Thursday, February 24, 2011

Alvinices

Há um Fernando Alvim de maluqueira, que quase sempre é levado pouco a sério. Mas há também um Fernando Alvim com traços de absoluta genialidade: é o Alvim da rádio, o Alvim do tempo da antiga Radio Comercial ou da actual Prova Oral, é o Alvim que escreve crónicas que eu gosto muito de ler e onde não raras vezes encontro um pouquinho de mim. É uma figura que admiro e que acho que vale a pena olhar com atenção, para lá da sua faceta mais evidente ou mais popular.
Aquim fica um Ctrl C/Ctrl V de dois dos seus textos, disponíveis em http://www.esperobemquenao.blogspot.com, inspirados e inspiradores, que vale a pena ler.
Este dia não passará
Ainda hoje me apeteceu mudar a minha vida toda. É uma espécie de frémito, uma coisa que me dá aqui para os lados da dorsal e que faz pousar os pés no chão com a finíssima convicção de que este dia não passará. E enquanto lavo a cara e olho para o espelho como sempre fazem nos filmes os revolucionários, penso naquilo que irei deixar para trás. E então, penso num incêndio em que tenho que decidir depressa o que levar comigo. E então penso na minha vida incendiada de repente, como tantas vezes acontece a tantos outros, só que desta vez é a minha e não é mais o acidente do outro lado da estrada, não é mais a notícia de alguém que eu não conheço, não foram os filhos dos outros, não foi noutro país nem numa rua que eu nem sei onde é, desta vez é comigo, foi em minha casa, fui eu, foi a minha vida. E tudo isto está de tal forma em chamas neste agora que peço pois que atirem água fria para cima do que faço e escrevo.
Hoje apeteceu-me mudar tudo e a minha grande dúvida foi desde logo perceber por onde começar. Devo eu mudar tudo à minha volta na esperança que eu me mude também? Ou devo eu mudar para que tudo mude à minha volta? Parecem iguais, não é? Mas não são. São diferentes. E aqui vos adianto: É mais fácil mudarmos tudo à nossa volta. Porque é muito difícil mudarmo-nos. Só se for de país, de casa, de roupa. Porque mudarmo-nos a nós, ao nosso eu com o qual sempre vivemos, que conhecemos tão bem, que pensamos em função de, que damos comidinha à boca há tanto como se fosse um filho, isso não é nada fácil.

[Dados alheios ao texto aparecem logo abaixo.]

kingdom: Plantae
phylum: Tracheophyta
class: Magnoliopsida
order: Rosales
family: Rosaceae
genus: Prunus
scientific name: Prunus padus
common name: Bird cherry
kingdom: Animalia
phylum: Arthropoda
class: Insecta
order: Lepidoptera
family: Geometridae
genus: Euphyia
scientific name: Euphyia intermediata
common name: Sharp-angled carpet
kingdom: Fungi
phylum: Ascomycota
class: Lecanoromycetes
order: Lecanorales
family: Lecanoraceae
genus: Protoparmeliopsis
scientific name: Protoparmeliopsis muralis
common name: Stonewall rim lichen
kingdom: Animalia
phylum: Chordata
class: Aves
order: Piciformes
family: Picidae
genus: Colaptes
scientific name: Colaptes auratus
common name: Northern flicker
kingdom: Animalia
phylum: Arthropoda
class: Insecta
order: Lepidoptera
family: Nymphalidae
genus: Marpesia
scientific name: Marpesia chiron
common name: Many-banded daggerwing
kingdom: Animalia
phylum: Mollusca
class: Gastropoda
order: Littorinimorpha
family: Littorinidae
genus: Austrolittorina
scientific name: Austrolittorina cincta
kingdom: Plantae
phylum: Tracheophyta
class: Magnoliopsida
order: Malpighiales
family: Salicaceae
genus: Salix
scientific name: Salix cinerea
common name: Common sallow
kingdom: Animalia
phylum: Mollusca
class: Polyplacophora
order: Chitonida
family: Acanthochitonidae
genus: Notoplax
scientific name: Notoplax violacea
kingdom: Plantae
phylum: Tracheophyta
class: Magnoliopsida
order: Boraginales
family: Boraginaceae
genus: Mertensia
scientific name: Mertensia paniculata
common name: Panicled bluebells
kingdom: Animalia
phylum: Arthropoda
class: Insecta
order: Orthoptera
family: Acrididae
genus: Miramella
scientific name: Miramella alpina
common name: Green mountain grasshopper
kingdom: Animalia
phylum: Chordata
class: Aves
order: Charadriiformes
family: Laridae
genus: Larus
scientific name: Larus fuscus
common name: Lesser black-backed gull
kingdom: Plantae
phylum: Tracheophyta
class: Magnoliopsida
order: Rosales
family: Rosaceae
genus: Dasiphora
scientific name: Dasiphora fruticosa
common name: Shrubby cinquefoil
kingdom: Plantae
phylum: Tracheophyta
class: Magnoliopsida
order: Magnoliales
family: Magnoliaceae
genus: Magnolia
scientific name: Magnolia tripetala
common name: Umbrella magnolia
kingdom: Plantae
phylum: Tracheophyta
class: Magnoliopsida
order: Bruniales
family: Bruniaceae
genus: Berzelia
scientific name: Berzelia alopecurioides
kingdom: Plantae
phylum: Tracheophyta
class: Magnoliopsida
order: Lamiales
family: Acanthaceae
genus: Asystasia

Hoje apeteceu-me mudar a minha vida toda, mas o mais que fiz foi apenas escrever sobre isso e comprar umas calças novas.
O amor está no desemprego
Era previsível que isto fosse acontecer e aconteceu. O amor está também no desemprego e engrossa as filas enormes que vão dando a volta aos prédios. O amor está na fila, cabisbaixo, a pensar na vida ou possivelmente na falta dela. Dizem que tem a ver com a crise a nível global, mas quer-me parecer que em Portugal o que quer que seja, é sempre ajustado à nossa realidade. Nada é global em Portugal, mesmo a globalização tem uma versão nossa. Por mais que abram franchising. Tem que haver a nossa mão, tem que haver cozido à portuguesa uma vez por semana, tem que haver Amália, tem que haver o nosso jeito, mesmo que seja só para o retoque final. E talvez por isso, exista um amor português. Que está justamente no desemprego como o outro. Mas este é nosso. E por isso nos dói.
O amor em Portugal está então como se vê e a culpa foi da alteração do modelo de contrato de trabalho que até então vigorava e que nestes últimos tempos – por causa desta maldita crise – foi perniciosamente alterado. Eu sou desse tempo, do tempo em que quando se amava alguém, imediatamente se erguiam as canetas, os papéis na mesa e nos comprometíamos a amar-nos uma vida inteira, recebendo por isso todas as regalias inerentes a um contrato de trabalho, que nos garantia a imediata pertença ao quadro da empresa, garantindo assim subsídio de Natal, férias, segurança social, essas coisas.
Só que essas coisas alteraram-se. E do mesmo modo que se instalou a mania do trabalho precário, logo vingou o amor precário. E quantos mais contratos se celebravam a recibo verde, mais amor a recibo verde existia. De tal modo, que progressivamente o amor se transformou num trabalhador intermitente que nunca sabe se tem ou não trabalho, embora toda a gente diga que o amor dá. Isso era dantes, bons tempos em que amor dava trabalho, agora não dá nenhum. E é justamente por isso, que está no desemprego.